- **Aim of the exercise**:
Please print the full listing below exactly, but not the pictures in it.
##### Data extract #####
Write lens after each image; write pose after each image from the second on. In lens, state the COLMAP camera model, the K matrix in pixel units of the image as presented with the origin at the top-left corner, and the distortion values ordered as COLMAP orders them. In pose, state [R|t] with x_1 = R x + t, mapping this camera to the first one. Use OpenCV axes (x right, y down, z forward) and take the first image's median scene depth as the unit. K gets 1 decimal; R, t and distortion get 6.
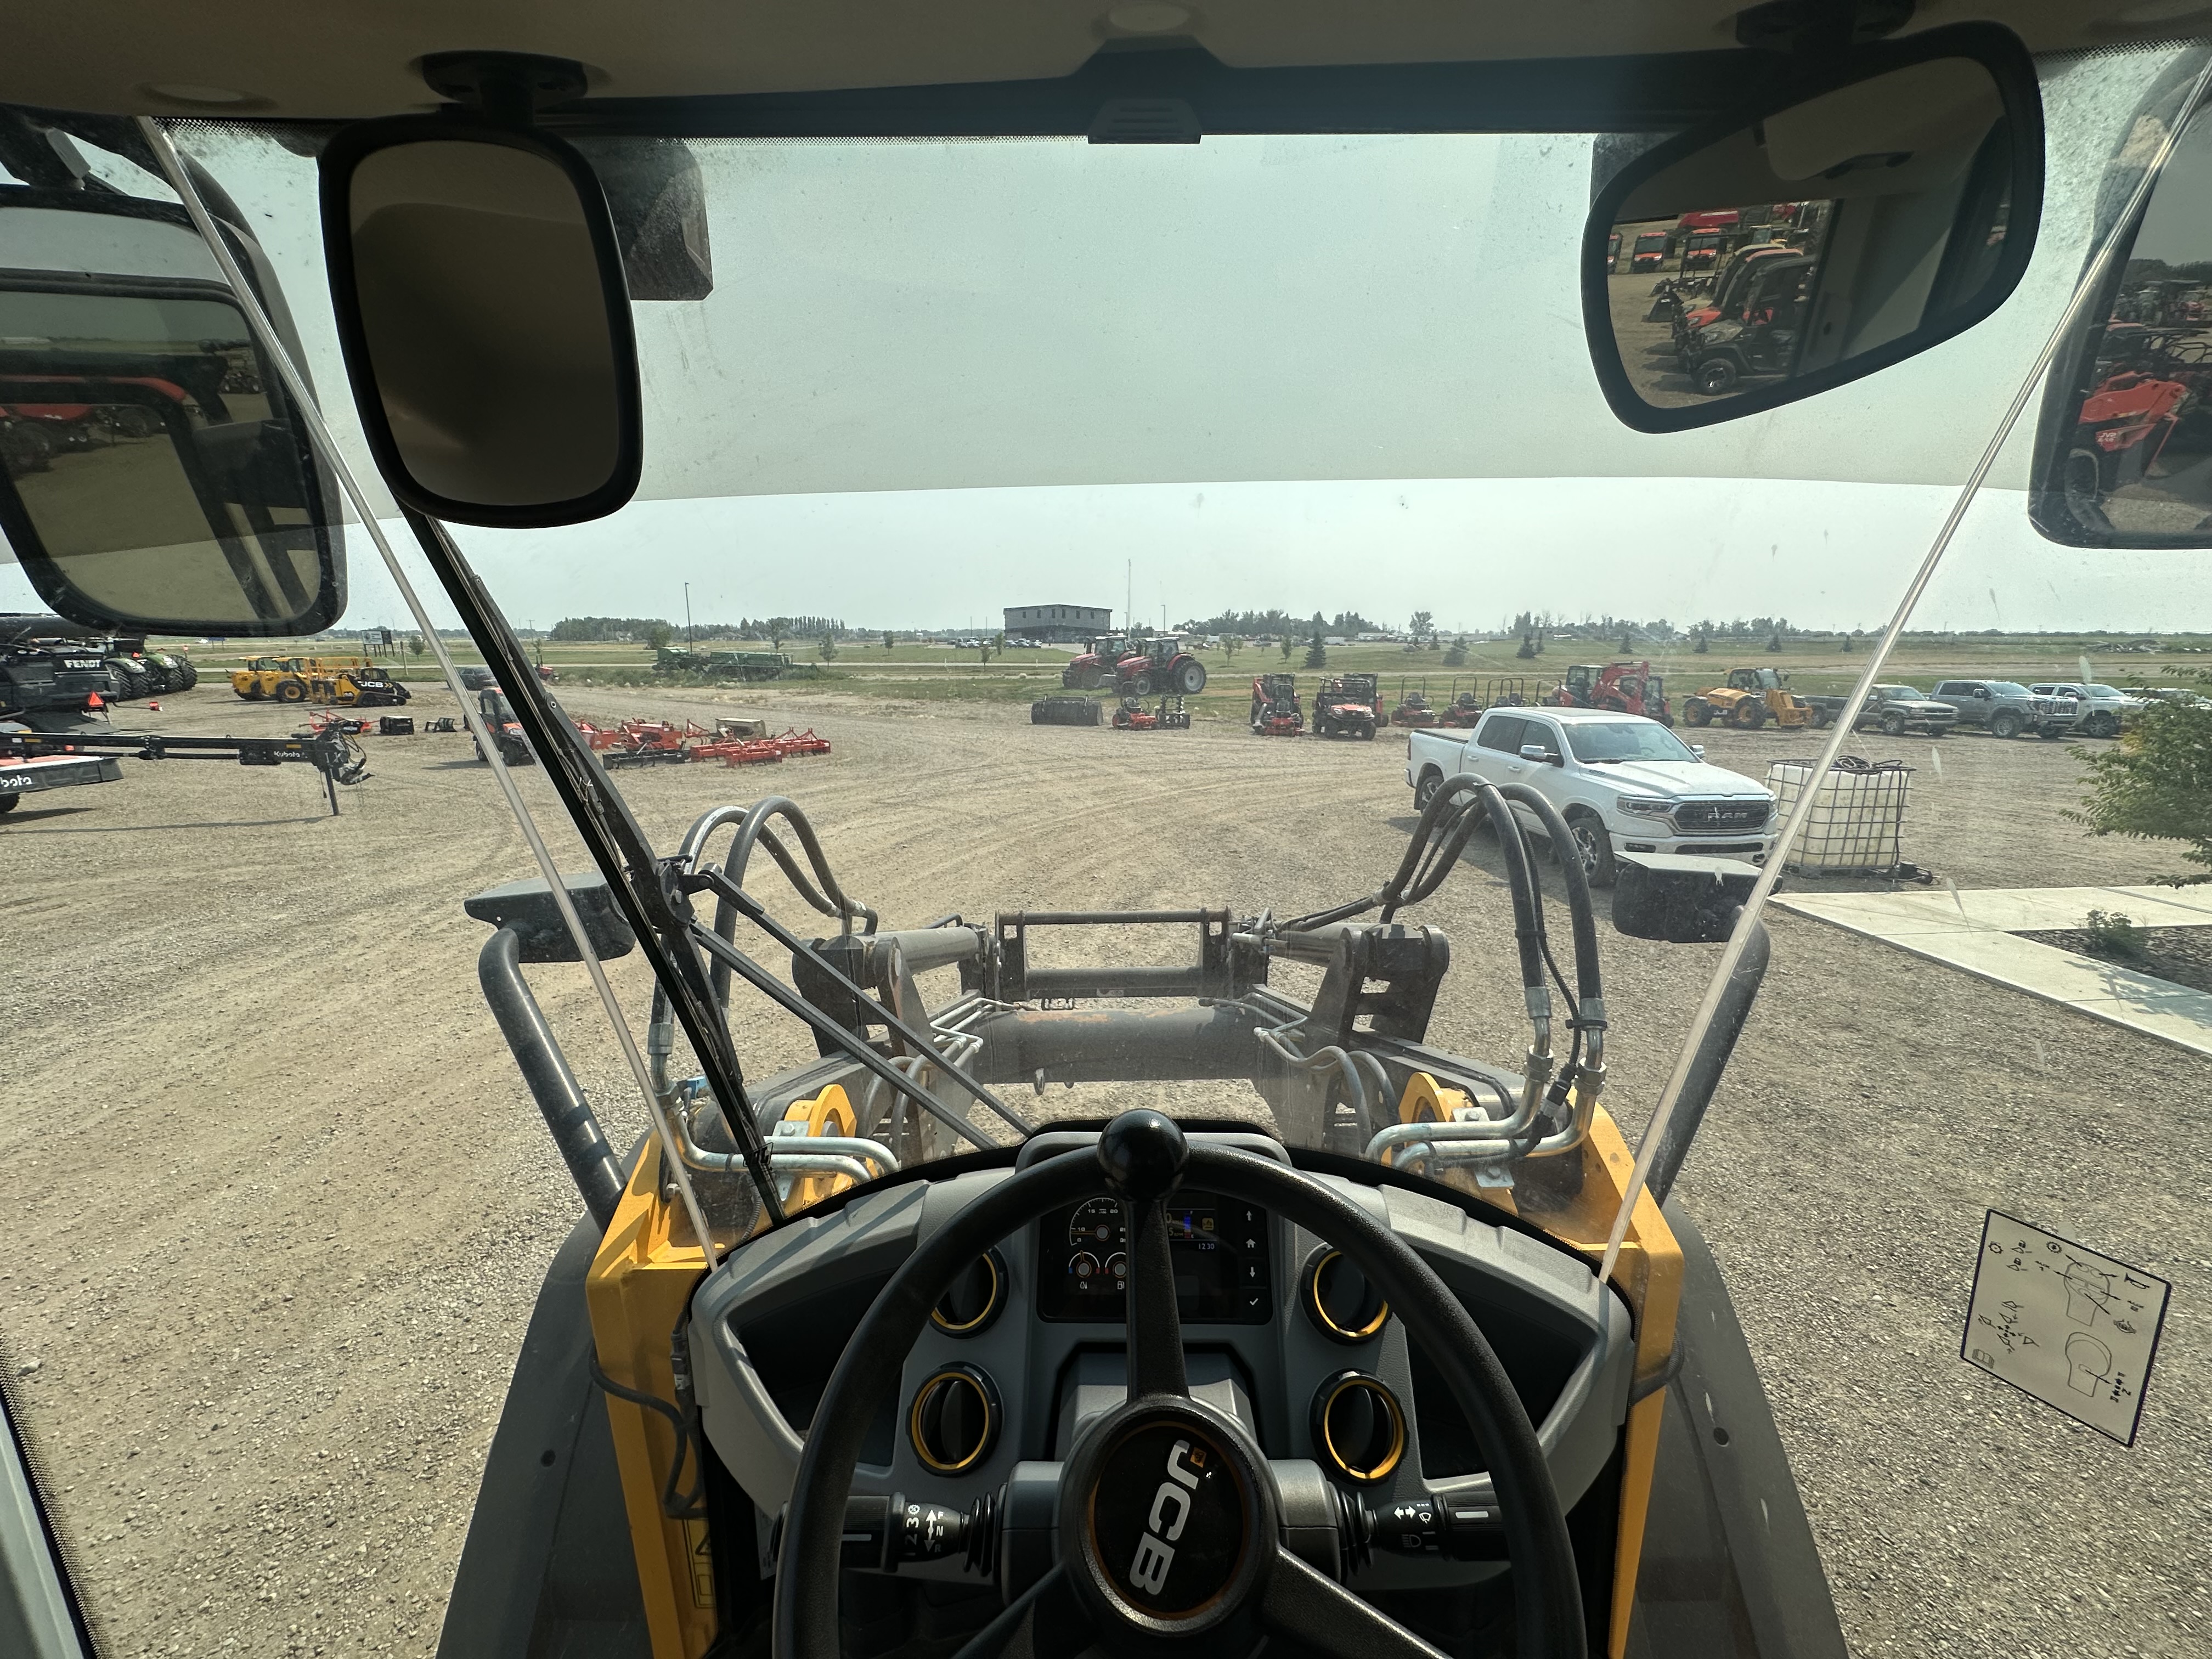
lens RADIAL K [[872.2, 0, 1106.0], [0, 872.2, 829.5], [0, 0, 1]] dist [-0.009349, 0.000592]
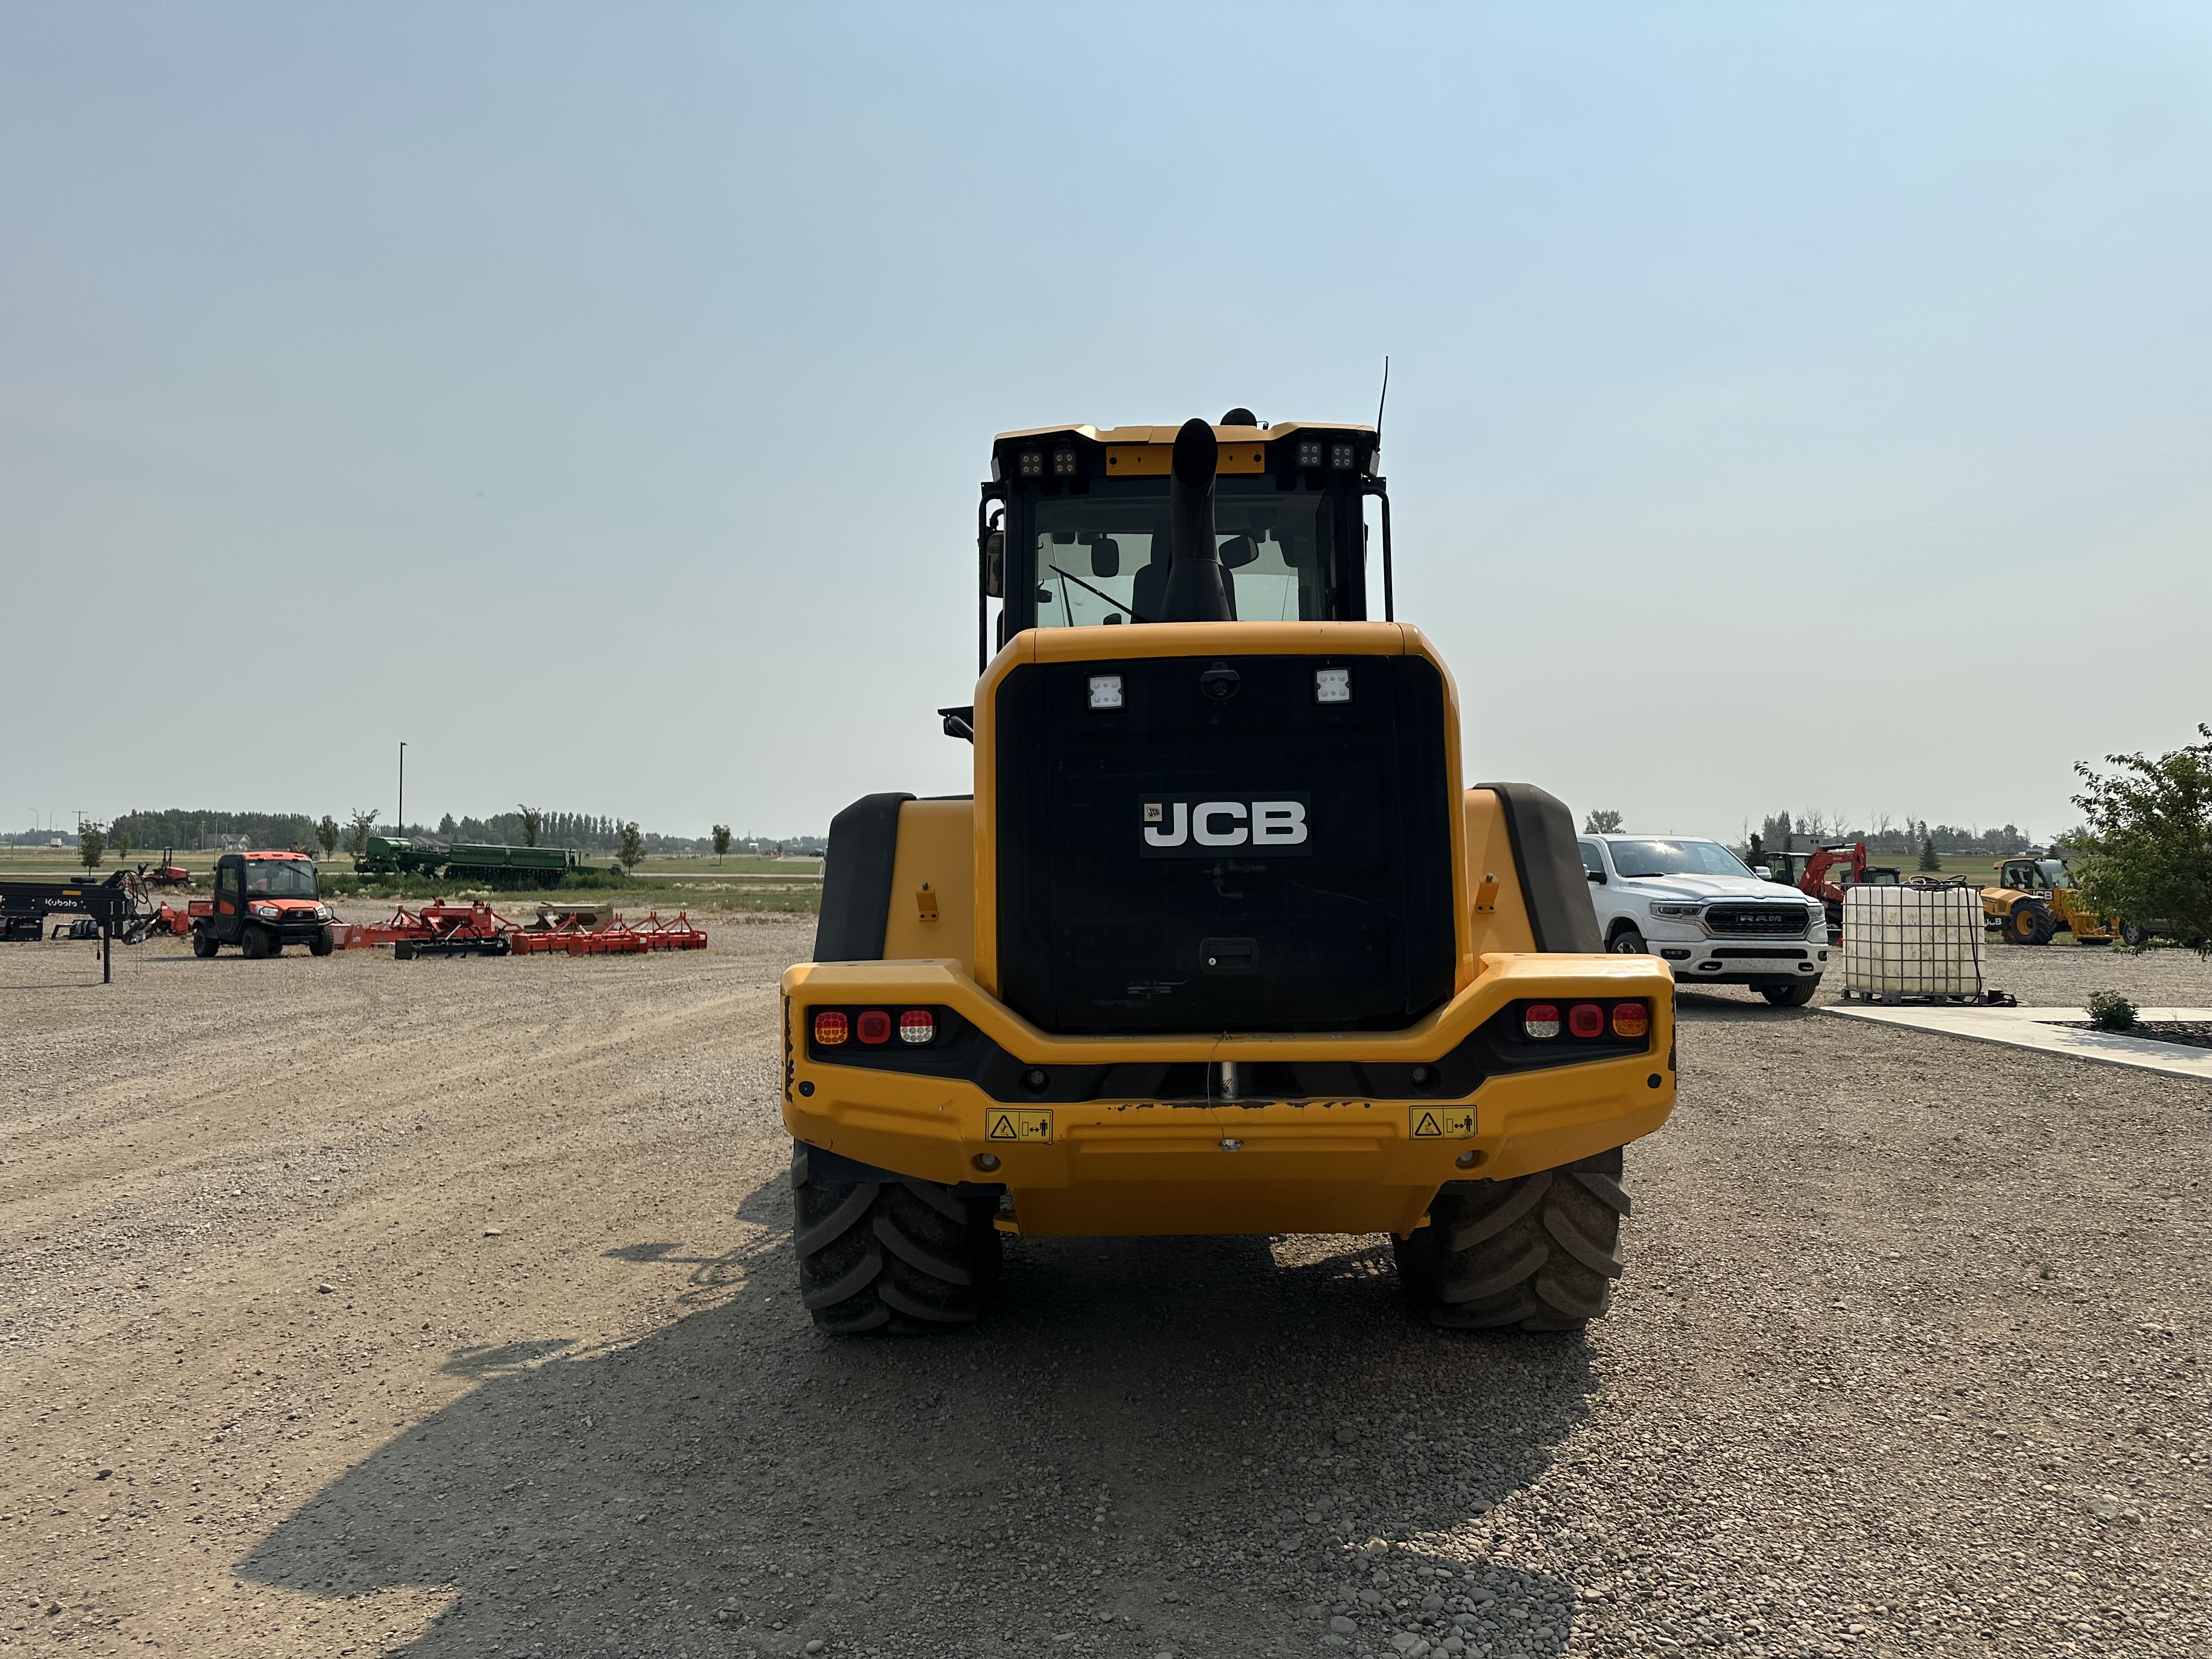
lens RADIAL K [[1563.0, 0, 1106.0], [0, 1563.0, 829.5], [0, 0, 1]] dist [0.007535, -0.000843]
pose [[0.999687, 0.006554, 0.024143, -0.032156], [-0.000748, 0.972467, -0.233038, 0.179160], [-0.025005, 0.232947, 0.972168, -0.423628]]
#####
- **Solution to the problem**:
Write lens after each image; write pose after each image from the second on. In lens, state the COLMAP camera model, the K matrix in pixel units of the image as presented with the origin at the top-left corner, and the distortion values ordered as COLMAP orders them. In pose, state [R|t] with x_1 = R x + t, mapping this camera to the first one. Use OpenCV axes (x right, y down, z forward) and take the first image's median scene depth as the unit. K gets 1 decimal; R, t and distortion get 6.
lens RADIAL K [[872.2, 0, 1106.0], [0, 872.2, 829.5], [0, 0, 1]] dist [-0.009349, 0.000592]
lens RADIAL K [[1563.0, 0, 1106.0], [0, 1563.0, 829.5], [0, 0, 1]] dist [0.007535, -0.000843]
pose [[0.999687, 0.006554, 0.024143, -0.032156], [-0.000748, 0.972467, -0.233038, 0.179160], [-0.025005, 0.232947, 0.972168, -0.423628]]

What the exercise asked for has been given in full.